Moving a lot of processing to the GPU can also make things better, not just faster.
A good example is scaling. There are lots of different scaling algorithms, and they each have their pros and cons. Some are better for scaling things up, some are better for scaling things down; some are better for sharp graphics, and some are better for gradual changes in color across an image. The real tradeoff, though, is that the high-quality algorithms are also—in general—the slow algorithms.
However, these higher-quality algorithms are only really slow if you are forced to execute them serially, but they are relatively fast when you can run them in parallel. One of the huge advantages of GPU processing is that GPUs are massively parallel, with hundreds of parallel processing units. There are a lot of pixel operations that are very amenable to parallel processing, since you don’t need to know the result of the operation on one pixel to do the same operation on its neighbor in the same image. Scaling is just such an operation. When you move scaling operations to the GPU, you get to take advantage of scaling algorithms that were just plain unfeasible on the CPU.
So, scaling using CUDA can be better. And faster. In some tests done here, scaling was more than 40 times faster on the GPU than on the CPU at maximum quality.

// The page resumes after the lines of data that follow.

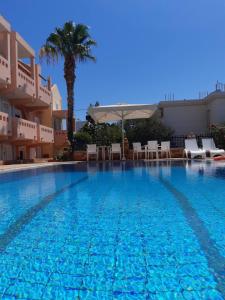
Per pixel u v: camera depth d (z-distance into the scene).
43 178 11.94
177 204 6.58
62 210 6.21
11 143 23.11
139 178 11.17
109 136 31.42
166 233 4.55
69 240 4.31
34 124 23.28
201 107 31.09
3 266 3.44
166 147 21.42
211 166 14.85
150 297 2.77
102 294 2.83
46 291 2.89
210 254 3.71
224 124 26.16
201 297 2.76
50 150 29.83
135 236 4.44
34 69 24.38
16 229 4.89
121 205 6.58
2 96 22.23
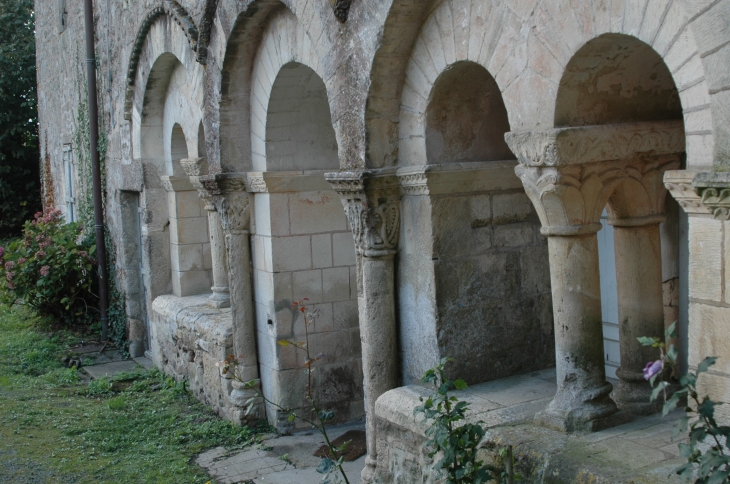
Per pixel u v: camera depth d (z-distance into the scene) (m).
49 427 7.44
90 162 12.51
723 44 2.88
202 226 10.19
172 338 9.52
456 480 3.87
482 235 5.21
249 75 7.20
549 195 3.90
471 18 4.36
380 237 5.29
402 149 5.21
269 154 7.08
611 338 5.52
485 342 5.23
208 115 7.49
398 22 4.75
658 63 3.84
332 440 7.02
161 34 8.92
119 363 10.82
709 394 3.12
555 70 3.77
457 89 4.89
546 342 5.54
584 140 3.80
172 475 6.31
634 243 4.42
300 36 6.11
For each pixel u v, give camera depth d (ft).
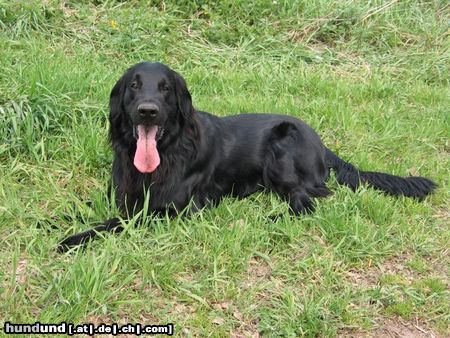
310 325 9.97
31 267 10.19
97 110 12.71
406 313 10.27
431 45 16.90
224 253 10.61
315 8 17.28
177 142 11.21
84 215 11.12
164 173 11.14
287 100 14.14
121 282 10.12
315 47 16.70
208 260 10.50
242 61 15.75
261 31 16.55
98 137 12.19
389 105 14.55
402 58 16.47
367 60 16.42
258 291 10.29
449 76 16.10
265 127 11.98
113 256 10.30
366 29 17.02
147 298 10.07
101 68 14.14
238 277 10.43
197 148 11.38
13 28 14.98
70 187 11.53
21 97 12.34
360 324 10.11
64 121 12.49
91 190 11.59
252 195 11.84
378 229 11.23
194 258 10.50
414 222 11.49
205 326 9.88
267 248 10.87
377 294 10.38
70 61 14.11
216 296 10.16
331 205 11.50
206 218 11.25
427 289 10.58
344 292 10.36
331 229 11.07
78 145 12.09
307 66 15.93
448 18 17.99
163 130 11.00
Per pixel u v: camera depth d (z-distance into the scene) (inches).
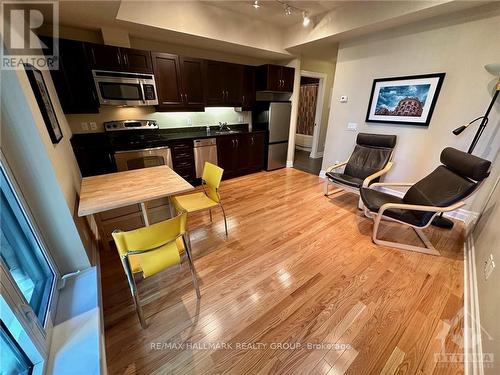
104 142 118.2
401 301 62.1
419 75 109.0
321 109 214.7
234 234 94.4
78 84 101.3
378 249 85.2
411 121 116.4
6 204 41.1
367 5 108.4
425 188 90.0
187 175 140.9
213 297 63.2
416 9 93.0
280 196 134.6
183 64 129.4
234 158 162.7
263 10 126.8
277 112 172.6
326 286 67.4
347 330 54.1
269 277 70.9
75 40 100.1
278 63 186.5
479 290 58.3
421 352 49.3
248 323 55.7
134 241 45.9
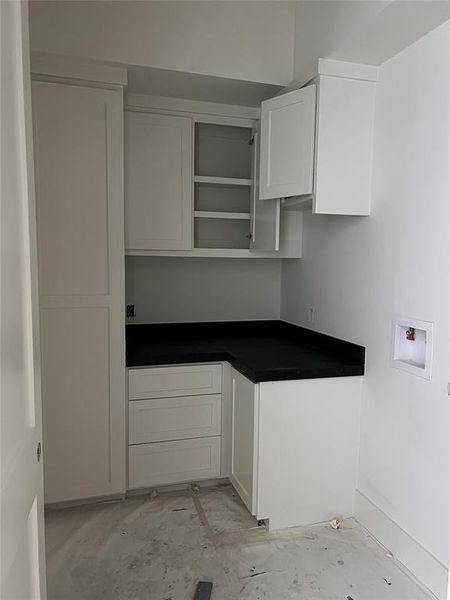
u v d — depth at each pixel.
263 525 2.29
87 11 2.11
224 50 2.32
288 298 3.17
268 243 2.63
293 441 2.22
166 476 2.55
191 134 2.66
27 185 0.99
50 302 2.25
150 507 2.44
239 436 2.39
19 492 0.90
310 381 2.21
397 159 2.02
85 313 2.31
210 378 2.58
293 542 2.15
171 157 2.63
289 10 2.41
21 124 0.95
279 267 3.29
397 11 1.66
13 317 0.88
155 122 2.59
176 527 2.26
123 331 2.38
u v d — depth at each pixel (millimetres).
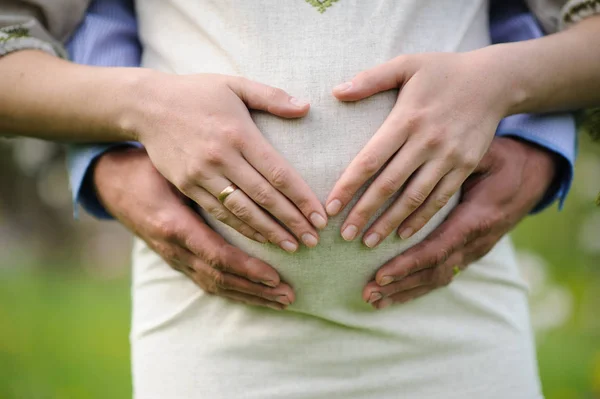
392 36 1120
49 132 1214
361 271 1121
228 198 1045
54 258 6344
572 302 3281
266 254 1111
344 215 1079
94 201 1362
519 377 1243
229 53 1137
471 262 1208
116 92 1111
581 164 3660
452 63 1067
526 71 1107
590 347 2873
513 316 1274
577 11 1229
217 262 1106
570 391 2506
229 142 1022
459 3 1201
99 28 1353
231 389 1160
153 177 1169
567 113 1272
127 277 5652
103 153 1257
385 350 1176
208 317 1193
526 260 3652
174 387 1195
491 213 1174
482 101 1062
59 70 1187
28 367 2918
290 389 1154
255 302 1147
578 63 1142
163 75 1108
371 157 1023
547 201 1333
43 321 3668
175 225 1128
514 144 1242
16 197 6332
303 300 1142
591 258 3705
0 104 1197
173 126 1059
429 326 1190
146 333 1253
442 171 1044
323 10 1124
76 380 2818
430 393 1188
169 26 1237
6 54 1225
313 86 1094
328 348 1165
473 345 1211
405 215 1068
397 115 1035
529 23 1328
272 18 1123
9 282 4801
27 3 1255
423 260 1115
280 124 1078
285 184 1025
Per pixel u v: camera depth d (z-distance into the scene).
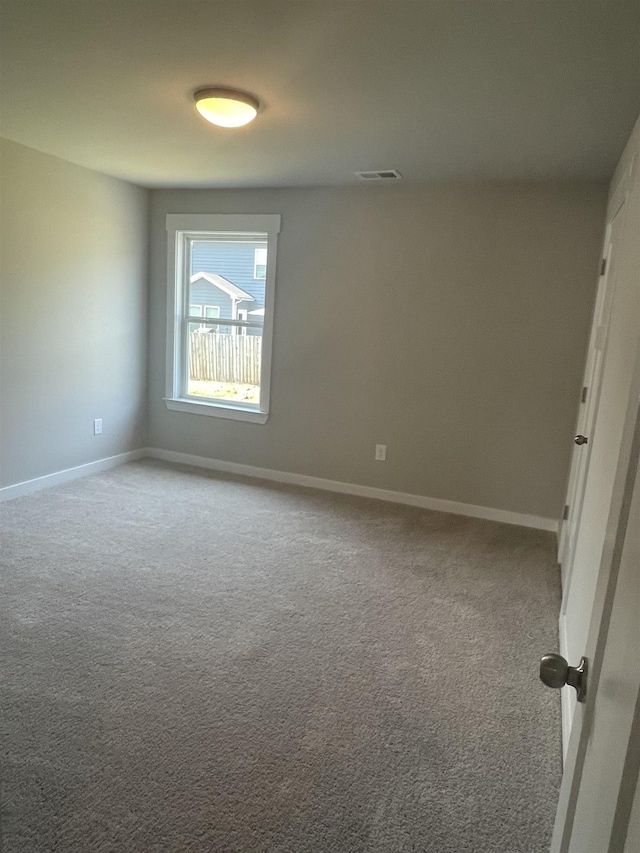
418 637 2.58
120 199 4.54
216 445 4.99
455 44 1.98
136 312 4.89
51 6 1.87
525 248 3.81
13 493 3.99
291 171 3.82
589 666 0.96
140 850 1.50
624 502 0.86
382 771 1.81
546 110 2.51
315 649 2.45
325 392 4.52
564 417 3.87
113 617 2.60
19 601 2.68
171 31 2.00
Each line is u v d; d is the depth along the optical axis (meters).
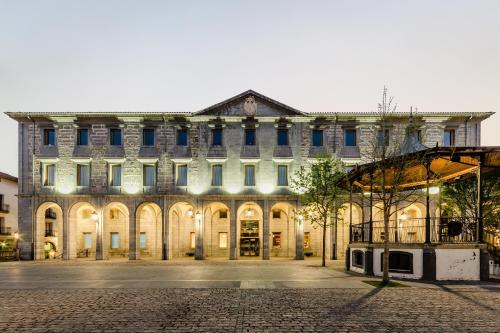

When Premiere Pro is just using the CPU for the processing of scaling operations, it uses the following scaling methods:
- playback: bilinear
- paused: Gaussian low-pass sampled with bilinear
- high-quality export (Maximum Render Quality off): Gaussian low-pass sampled with bilinear
- Maximum Render Quality export: variable-radius bicubic
The variable-radius bicubic scaling done on the CPU is very similar to the standard bicubic mode in Photoshop, though the Premiere Pro version is multi-threaded and optimized with some SSE instructions. Even with these optimizations, it is still extremely slow. For high-quality scaling at faster-than-real-time processing, you need to use a CUDA card.
When Premiere Pro is using CUDA on the GPU to accelerate the processing of scaling operations, it uses the following scaling methods:
- playback: bilinear
- paused: Lanczos 2 low-pass sampled with bicubic
- export: Lanczos 2 low-pass sampled with bicubic
For export, scaling with CUDA is always at maximum quality, regardless of quality settings. (This only applies to scaling done on the GPU.) Maximum Render Quality can still make a difference with CUDA-accelerated exports for any parts of the render that are processed on the CPU. Over time, we are working on reducing the list of exceptions to what can be processed on the GPU. For an example of a limitation that can cause some rendering to fall back to the CPU, see this article: “Maxium dimensions in Premiere Pro CS5″.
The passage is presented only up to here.